Asteroides são corpos celestes majoritariamente compostos por rocha ou metal, geralmente de pequeno porte. Eles são encontrados principalmente no cinturão de asteroides, entre as órbitas de Marte e Júpiter, embora alguns possam se aproximar ou até mesmo cruzar a órbita terrestre. Por definição, seu diâmetro é superior a um metro.

Rochas espaciais menores que asteroides são classificadas como meteoroides, que se tornam meteoros quando adentram a atmosfera terrestre. Por outro lado, asteroides com massa suficiente para adquirir uma forma esférica devido à própria gravidade são chamados de planetas-anões, sendo Plutão um exemplo notório.

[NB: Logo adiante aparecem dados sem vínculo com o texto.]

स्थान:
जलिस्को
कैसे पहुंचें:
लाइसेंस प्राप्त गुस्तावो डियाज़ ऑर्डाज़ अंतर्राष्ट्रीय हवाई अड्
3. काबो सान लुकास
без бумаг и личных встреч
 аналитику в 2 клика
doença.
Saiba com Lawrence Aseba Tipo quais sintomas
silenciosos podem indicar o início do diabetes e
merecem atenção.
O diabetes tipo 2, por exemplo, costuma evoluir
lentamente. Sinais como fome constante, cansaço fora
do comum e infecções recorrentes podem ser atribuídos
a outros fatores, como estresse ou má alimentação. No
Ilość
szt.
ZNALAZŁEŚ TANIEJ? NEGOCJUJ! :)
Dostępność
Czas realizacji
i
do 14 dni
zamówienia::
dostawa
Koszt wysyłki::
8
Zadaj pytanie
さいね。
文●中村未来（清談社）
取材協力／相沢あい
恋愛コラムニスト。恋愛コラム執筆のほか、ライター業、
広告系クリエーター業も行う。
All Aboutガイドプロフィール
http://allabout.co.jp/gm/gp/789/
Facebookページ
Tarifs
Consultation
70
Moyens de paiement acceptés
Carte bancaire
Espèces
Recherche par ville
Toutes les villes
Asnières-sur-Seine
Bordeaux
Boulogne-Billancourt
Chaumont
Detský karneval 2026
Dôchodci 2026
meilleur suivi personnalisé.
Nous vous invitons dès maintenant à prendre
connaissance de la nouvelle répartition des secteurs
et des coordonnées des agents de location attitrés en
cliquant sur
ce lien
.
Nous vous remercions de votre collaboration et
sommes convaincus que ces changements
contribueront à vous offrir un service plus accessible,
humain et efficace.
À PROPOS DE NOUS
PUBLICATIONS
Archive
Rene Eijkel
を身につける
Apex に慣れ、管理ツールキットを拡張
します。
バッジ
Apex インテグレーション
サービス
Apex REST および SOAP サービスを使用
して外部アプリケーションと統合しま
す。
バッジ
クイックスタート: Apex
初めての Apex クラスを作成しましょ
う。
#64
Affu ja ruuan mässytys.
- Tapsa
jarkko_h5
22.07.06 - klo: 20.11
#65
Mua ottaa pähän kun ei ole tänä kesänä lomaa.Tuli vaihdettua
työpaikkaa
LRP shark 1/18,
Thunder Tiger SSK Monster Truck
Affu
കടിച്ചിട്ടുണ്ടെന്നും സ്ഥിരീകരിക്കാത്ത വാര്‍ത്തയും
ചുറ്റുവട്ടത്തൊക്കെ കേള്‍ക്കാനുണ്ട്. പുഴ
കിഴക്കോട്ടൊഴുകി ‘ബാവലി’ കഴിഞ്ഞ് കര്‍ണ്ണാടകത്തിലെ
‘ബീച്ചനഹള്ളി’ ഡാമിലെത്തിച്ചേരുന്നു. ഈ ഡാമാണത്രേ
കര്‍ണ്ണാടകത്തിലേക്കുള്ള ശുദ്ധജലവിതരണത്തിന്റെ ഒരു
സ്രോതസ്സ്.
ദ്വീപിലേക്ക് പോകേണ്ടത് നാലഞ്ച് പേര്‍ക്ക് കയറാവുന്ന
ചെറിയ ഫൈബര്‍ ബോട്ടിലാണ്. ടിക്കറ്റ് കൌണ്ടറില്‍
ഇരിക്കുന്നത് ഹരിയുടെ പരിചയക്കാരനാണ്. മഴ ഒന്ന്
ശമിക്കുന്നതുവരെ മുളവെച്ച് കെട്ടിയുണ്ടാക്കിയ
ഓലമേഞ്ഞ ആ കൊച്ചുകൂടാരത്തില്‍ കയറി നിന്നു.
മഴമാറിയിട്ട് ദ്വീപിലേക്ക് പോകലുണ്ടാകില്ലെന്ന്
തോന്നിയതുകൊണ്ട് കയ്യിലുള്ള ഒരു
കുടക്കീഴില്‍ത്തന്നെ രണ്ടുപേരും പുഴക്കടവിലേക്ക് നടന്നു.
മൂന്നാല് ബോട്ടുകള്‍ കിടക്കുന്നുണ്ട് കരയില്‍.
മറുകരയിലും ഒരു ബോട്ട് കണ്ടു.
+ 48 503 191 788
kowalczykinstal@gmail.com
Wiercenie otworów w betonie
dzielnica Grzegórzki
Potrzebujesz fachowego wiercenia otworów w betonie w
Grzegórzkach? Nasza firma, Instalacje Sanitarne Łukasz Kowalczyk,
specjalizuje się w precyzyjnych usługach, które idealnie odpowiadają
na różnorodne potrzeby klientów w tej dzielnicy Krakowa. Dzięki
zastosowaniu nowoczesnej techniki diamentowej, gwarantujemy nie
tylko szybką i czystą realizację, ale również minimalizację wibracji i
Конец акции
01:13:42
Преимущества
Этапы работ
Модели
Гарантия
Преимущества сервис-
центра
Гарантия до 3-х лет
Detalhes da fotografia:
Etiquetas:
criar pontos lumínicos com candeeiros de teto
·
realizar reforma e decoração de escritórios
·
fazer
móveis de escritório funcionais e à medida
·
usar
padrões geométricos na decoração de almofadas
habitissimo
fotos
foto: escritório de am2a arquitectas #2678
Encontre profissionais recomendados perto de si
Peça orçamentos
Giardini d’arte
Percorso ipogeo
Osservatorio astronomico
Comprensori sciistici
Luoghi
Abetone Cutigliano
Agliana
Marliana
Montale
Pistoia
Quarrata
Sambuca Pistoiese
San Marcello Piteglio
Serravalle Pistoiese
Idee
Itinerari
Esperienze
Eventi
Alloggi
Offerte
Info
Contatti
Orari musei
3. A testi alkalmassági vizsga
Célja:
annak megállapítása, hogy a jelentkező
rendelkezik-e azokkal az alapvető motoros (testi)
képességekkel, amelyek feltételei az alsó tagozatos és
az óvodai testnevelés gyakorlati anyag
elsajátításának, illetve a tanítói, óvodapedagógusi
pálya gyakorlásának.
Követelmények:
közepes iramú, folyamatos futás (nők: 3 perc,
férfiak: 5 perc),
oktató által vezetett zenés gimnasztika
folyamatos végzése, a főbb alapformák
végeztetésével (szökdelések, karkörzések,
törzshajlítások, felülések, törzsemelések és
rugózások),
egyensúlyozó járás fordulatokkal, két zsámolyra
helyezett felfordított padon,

Esses corpos rochosos preservam os materiais originais que formaram os planetas do nosso Sistema Solar. Diferentemente das rochas terrestres, que foram modificadas por processos geológicos e erosão ao longo de eras, os asteroides permanecem em seu estado primitivo.

Asteroide -buradaki/shutterstock.com

Monitoramento de objetos espaciais com potencial risco

Existe uma razão adicional para aprofundar o conhecimento sobre asteroides, e também cometas: a proximidade que podem alcançar em relação à Terra. Esses objetos, designados como Objetos Próximos à Terra (NEOs, na sigla em inglês), têm entre 3 metros e 40 quilômetros de diâmetro e são continuamente monitorados pelo Centro de Estudos de Objetos Próximos à Terra, da Nasa (agência espacial dos Estados Unidos). Suas órbitas, que são alongadas ou elípticas, permitem que se afastem até 195 milhões de quilômetros do Sol, mas também os aproximam perigosamente do nosso planeta. Embora a chance de uma grande colisão seja considerada relativamente baixa, o impacto potencialmente devastador desses corpos justifica um acompanhamento constante.